We can also look at certain manifestations of the knowledge of this myth and traits of behavior that came from this among the clergy of the GDL. In the late 16th and 17th centuries, there were complaints recorded by the clergy concerning the suspected lack of respect shown in Jewish quarters where religious processes or a priest hurrying to a severely ill patient had stones thrown at them. In 1590, Bishop of Vladimir, Meletius Chreptowicz, demanded that two Jewish boys be punished “as law breakers and enemies of the Christian religion” who on the second day of Easter threw stones at a procession of believers that were going to an Orthodox church. The young boys proved that they had not acted in this manner, and they were not punished. According to another priest, Jews were not keeping to the agreements with the cities, which demanded them to brick up the windows of residential houses or shops that looked to the market or churches, because “due to despicable malice as the priests carry God in the processions in the form of Communion or go with holy gifts to a patient, can carry out sacrilege in a safer manner.” One can clearly see the fear that had rooted itself in European societies in similar descriptions of incidents that arose or were imagined, where Jews that were throwing stones at a member of the clergy would not dislodge the sacraments from his hands. As elsewhere, the complaints in the GDL were generally connected to Easter.

Religious processions turned into acts of intolerance

Stories spread in the neighbouring countries of the GDL influenced the images of Jews for the clergy of the GDL. The act of mocking the Christian sacraments was attributed to Jews.

Feeling a possible fear of host desecration, priests were persistent in taking religious processions along streets where Jews lived.

This had almost become a habit. It is thought that they imagined that the processions made an impression on the Jews. The dominant position of Christianity was shown, and perhaps had intentions to provoke them.

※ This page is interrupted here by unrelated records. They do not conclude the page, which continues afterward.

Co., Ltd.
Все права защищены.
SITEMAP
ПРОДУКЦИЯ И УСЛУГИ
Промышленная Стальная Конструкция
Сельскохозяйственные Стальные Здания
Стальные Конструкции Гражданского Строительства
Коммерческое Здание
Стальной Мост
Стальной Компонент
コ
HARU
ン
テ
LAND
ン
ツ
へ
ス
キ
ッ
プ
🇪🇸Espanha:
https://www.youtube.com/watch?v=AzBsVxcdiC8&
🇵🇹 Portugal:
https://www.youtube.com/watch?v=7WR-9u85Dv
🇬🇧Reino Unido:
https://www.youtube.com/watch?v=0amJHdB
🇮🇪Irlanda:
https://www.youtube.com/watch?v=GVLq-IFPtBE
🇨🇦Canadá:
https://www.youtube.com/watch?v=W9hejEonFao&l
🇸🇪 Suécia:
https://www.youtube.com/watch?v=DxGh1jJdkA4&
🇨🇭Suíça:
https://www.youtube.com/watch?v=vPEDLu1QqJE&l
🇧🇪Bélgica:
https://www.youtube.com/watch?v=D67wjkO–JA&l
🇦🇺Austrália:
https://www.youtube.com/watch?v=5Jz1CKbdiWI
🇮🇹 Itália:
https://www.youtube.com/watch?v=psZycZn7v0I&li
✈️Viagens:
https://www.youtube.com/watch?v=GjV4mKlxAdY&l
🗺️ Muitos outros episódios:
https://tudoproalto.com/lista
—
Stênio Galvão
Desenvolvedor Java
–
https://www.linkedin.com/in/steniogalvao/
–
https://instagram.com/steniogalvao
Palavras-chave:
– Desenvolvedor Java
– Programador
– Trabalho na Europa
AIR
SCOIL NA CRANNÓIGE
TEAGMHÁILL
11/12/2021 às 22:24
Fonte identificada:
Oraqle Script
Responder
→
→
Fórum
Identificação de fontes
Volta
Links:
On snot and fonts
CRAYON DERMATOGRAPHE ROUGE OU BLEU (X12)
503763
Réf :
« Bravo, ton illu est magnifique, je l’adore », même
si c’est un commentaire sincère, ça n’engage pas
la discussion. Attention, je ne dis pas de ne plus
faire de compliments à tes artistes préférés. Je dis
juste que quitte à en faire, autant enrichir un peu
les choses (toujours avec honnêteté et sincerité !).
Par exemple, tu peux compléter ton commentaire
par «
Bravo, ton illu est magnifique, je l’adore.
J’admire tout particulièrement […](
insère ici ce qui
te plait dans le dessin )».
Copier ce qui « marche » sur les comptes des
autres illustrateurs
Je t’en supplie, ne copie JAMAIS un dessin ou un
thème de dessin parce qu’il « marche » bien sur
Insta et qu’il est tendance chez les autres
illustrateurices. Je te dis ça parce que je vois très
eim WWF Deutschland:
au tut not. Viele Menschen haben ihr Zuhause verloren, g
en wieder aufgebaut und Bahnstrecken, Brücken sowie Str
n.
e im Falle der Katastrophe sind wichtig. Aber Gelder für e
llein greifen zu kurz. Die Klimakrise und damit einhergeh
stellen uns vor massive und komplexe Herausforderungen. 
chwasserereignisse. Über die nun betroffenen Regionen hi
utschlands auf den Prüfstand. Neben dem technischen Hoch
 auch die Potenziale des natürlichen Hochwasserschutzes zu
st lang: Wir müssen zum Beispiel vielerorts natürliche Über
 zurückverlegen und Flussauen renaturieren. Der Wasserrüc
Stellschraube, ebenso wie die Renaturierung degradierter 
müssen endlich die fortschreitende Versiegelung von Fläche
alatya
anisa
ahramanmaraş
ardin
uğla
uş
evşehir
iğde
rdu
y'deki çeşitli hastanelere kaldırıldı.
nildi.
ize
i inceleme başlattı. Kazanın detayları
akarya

In 1682, Vilnius Bishop Mikołaj Stefan Pac spoke to the clergy about the reprehensible practices of taking processions along streets where Jews lived which had developed, where the participants accompanying the priest as well as monks mocked Jews, and openly showed their intolerance toward them. The procession participants beat Jews that happened to be in their path with whips, turned their stall tables over, stole their wares, “in mocking Jews and Jewesses, they (procession participants) turn them into objects of ridicule for the masses, encourage them to abuse and steal, (…) at some point when one gives in to evil intentions of the heart, they, barely audibly ring with a small bell or don’t ring at all, in order that the appearance of them (for Jews) would be unexpected, that Jews could not defend themselves or avoid meeting them.”

The bishop judged the provocation of participants of these religious processions as contempt for the feelings of believers and disrespect for the sacrament of Holy Communion; the clergy was banned from taking religious processions through Jewish quarters. It was demanded that believers ring their bells loudly and with sounds warn Jews of the approaching believers. The traits of the myth of the profanation of Holy Communion that revealed itself among the GDL clergy allows us to make the supposition that this myth was known by certain social groups in the GDL.